Source : phys
The popular conception goes that nothing can run away or escape from black hole. Once something passes the event horizon – the so-called point of no return – it stays there, forever, bound by a gravitational field’ not even light can escape.
But a rotating black hole generates large amounts of energy, which, theoretically, are often extracted from the ergosphere, a area that sits just on the surface of the event horizon. This has been shown both theoretically and experimentally – and now a team of astrophysicists has found what they believe is observational evidence for it.
The smoking gun is that the most powerful gamma-ray burst we’ve ever detected, GRB 190114C, a colossal flare clocking in at around a trillion electron volts (1 TeV), from 4.5 billion light-years away.
“Gamma-ray bursts, the foremost powerful transient objects within the sky, release energies of up to a couple of 10^54 erg in only a couple of seconds,” said astrophysicist Remo Ruffini of the International Center for Relativistic Astrophysics Network (ICRANet) headquartered in Italy.
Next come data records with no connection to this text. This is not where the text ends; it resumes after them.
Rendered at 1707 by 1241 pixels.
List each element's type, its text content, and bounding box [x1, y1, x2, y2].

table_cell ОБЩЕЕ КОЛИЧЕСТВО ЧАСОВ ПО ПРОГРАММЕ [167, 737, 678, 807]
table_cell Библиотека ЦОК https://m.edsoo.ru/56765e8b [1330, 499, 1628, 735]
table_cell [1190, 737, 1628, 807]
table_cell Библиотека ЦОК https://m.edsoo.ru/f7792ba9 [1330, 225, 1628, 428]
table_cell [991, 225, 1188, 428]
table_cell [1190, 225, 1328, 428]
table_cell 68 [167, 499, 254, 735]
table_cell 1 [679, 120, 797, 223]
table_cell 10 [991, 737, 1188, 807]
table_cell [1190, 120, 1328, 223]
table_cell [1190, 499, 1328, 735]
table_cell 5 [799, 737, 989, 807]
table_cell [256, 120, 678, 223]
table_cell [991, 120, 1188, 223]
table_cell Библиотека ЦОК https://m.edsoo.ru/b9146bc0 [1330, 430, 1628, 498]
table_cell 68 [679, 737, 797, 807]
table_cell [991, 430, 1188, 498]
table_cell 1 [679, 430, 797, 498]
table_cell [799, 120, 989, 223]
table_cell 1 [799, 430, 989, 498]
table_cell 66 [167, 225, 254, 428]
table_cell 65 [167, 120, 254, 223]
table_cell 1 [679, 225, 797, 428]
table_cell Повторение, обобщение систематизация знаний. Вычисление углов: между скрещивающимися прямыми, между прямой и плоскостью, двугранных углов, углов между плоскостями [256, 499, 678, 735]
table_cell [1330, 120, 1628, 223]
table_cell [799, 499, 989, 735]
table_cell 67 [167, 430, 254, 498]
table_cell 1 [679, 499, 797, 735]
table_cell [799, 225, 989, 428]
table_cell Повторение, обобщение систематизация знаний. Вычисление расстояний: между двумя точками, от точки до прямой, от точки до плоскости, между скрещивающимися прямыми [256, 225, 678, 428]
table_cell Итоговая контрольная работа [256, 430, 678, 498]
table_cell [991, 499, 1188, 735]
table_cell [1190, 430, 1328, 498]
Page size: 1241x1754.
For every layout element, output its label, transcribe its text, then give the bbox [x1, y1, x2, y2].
“Their luminosity within the gamma-rays, within the interval of the event, is as large because the luminosity of all the stars of the observable Universe! Gamma-ray bursts are thought to be powered, by an up-to-now unknown mechanism, by stellar-mass black holes.”
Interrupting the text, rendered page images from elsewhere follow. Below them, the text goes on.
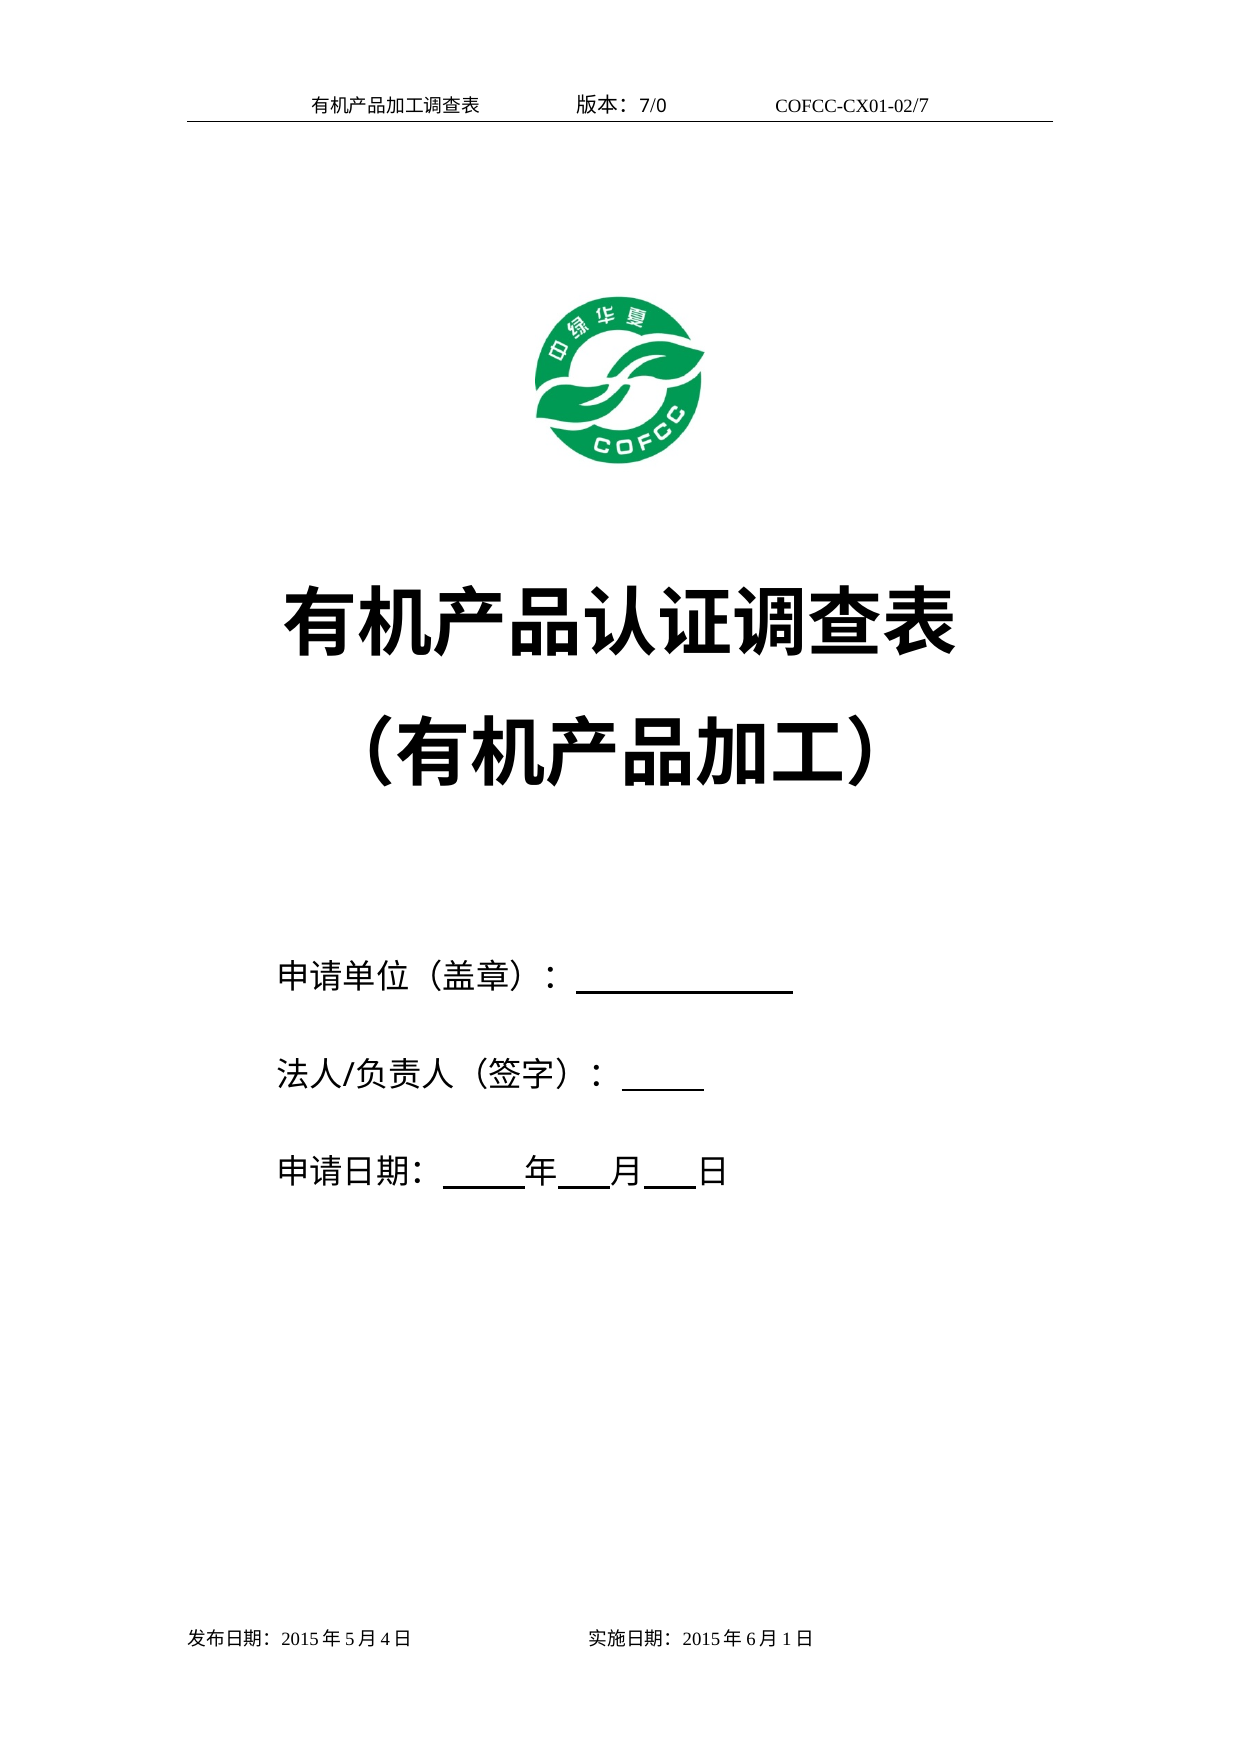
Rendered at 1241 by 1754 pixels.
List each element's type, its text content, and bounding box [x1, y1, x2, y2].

text 申请日期： 年 月 日 [276, 1137, 1053, 1202]
text 有机产品认证调查表 [187, 552, 1053, 682]
text 法人/负责人（签字）： [276, 1039, 1053, 1104]
picture [535, 292, 705, 472]
text （有机产品加工） [187, 682, 1053, 812]
text 申请单位（盖章）： [276, 942, 1053, 1007]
Last year, Ruffini and his colleagues came up with an answer for this mechanism – a process they need called a binary-driven hypernova.
It starts with close binary numeration system consisting of a carbon-oxygen star at end of its life, and a neutron star . When the carbon-oxygen star goes supernova, material ejected are often rapidly slurped up by the companion neutron star . Thus, that companion passes the critical mass point and collapses into black-hole, which launches a burst of gamma rays, also as jets of material from its poles at nearly light-speed.
(The core of the carbon-oxygen star collapses into a second star , leading to a black hole-neutron star binary.)
Now, in new paper, Ruffini and his colleagues led by ICRANet’s Rahim Moradi have described the mechanism which will launch such a high-energy gamma-ray burst: the acceleration of particles along magnetic flux lines inherited from the black hole’s parent neutron-star . That magnetic flux extracts rotational energy from the black hole’s ergosphere.
“The novel engine presented in new publication,” Ruffini explained, “makes the work through a purely general relativistic, gravito-electrodynamical process: a rotating black hole region , interacting with a surrounding magnetic flux , creates an electrical field that accelerates ambient electrons to ultrahigh-energies resulting in high-energy radiation and ultrahigh-energy cosmic rays.”
Relativistic, or near light-speed, jets aren’t uncommon in active galactic nuclei, the supermassive black hole region monsters at the cores of galaxies. These jets are thought to make from the accretion process, which goes as follows.
A huge disk of material swirls round the active black hole region , falling into it from the inner edge, but not all of this material falls onto black hole. a number of it, astronomers believe, is funneled and accelerated along magnetic flux lines round the outside of the black-hole to the poles, where it’s launched in to space within the form of collimated jets.
We know black holes and neutron stars can have powerful magnetic fields, and therefore the evidence suggests these can act as a synchrotron (a sort of particle accelerator). Evidence also suggests that a magnetic flux synchrotron plays a task in launching a gamma-ray burst during the formation of a region .
Studying GRB 190114C, Moradi and his team have found an identical mechanism – but, instead of endless emission process, it’s discrete, repeating over and over, releasing whenever a quantum of black-hole energy to produce the observed gamma-ray emission following the gamma-ray burst.
Based on observations of GRB 190114C, the team was ready to reconstruct the sequence of events.
The carbon-oxygen star goes supernova, while the core collapses into a neutron-star ; a number of that ejected material falls back onto the newly formed neutron star, producing an X-ray glow – as observed by the Swift telescope.
Some of the material also falls onto neutron star companion, pushing it over the mass limit to create a black-hole – this process would are smooth, taking just 1.99 seconds. Then material continues to fall onto the newly formed black-hole, producing a gamma-ray burst from 1.99-3.99 seconds.
Finally, more material falling onto black-hole leads to the formation of jets, and gamma ray within the gigaelectronvolt range, from the extraction of rotational energy.
Other scientists may not agree with the findings; a team last year found that the gamma-ray burst was the results of a collapsing magnetic flux , as an example . it’s going to not even apply to all or any gamma-ray bursts. Nevertheless, all the parts seem to suit the observations of GRB 190114C very neatly.
“The proof that we might use the extractable rotational energy of a black hole region to define the high-energy jetted emissions of gamma-ray bursts and active galactic nuclei stands alone,” Ruffini said.
“A long march of successive theoretical progress and new physics discovered using observations of GRBs has delivered to this result which has been [awaited] for about 50 years of relativistic astrophysics.”
The research has been published in Astronomy & Astrophysics.